Today is where your book begins; the rest is still unwritten. These song lyrics have run through my mind all night, keeping me from sleeping. A perfect lead in to today’s topic.
I am old enough to know that setbacks are not the end of life; they are usually just a transition point. If you have been reading along, you know that it is the stuff of my writing.
When I experienced what we used to call a mental breakdown, at the age of thirty-one, I recognized that it was a wake up call to make some changes in my life. Obviously, the way I had been living was not working for me, so I needed to learn a new way.
Losing my mind was like falling into a black hole. I felt as if I was at the bottom of a deep abyss, with no visible means of escape. Four things saved me: my faith, my children, my writing, and my friends.
I knew that if I was to survive the experience, I would have to build my own stairway out. I began with my beliefs.
Step one. I believed that God never gave us anything we couldn’t handle, so therefore, I had it within me to heal.
Step two. I believed that what happened, happened for a reason, so that there was a purpose for my suffering.
Step three. I believed that God gives us what we need, so that help would be there for me.
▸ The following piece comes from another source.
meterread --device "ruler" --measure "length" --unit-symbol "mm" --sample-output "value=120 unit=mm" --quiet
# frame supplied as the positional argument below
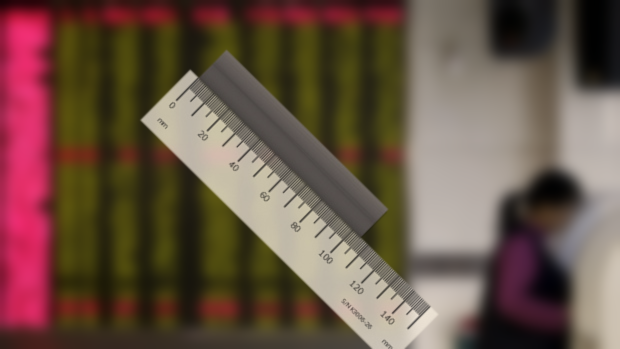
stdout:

Don’t get me wrong, losing one’s mind is a horrible thing. In the beginning, I shook uncontrollably for most of the days, lying in a fetal position on my bed. But I knew if I was ever to get better, I had learn to “walk” again.
I set baby step goals for myself. As my children were still considerably young, I made them a priority. The first goal was to spend fifteen minutes a day of quality time with my children, without the trembling and tears. I found I was able to control the anxiety for short periods of time, when I focused on them, instead of me.
The second goal was to get out of the house everyday, even if I was only able to walk to the end of the street (driving was out of the question). This was difficult, but I knew it was important not to give into the fear and become housebound.
In between times, I wrote and wrote, processing every thought, fear, and emotion, until I reached some aha moments. I used my dreams as a guide.
When I grew a little bit stronger, I called upon trusted friends, who put together a healing circle that met once a week in support of my healing.
I learned many things from that time of darkness. Mostly, I learned that if something is not life or death, then it is not worth worrying about. I let go of my need for perfection. I learned that nothing is as precious as the relationships that sustain us. And I realized the depth of my own inner strength.
None of us would ever choose setbacks, but in retrospect, would we ever grow without them?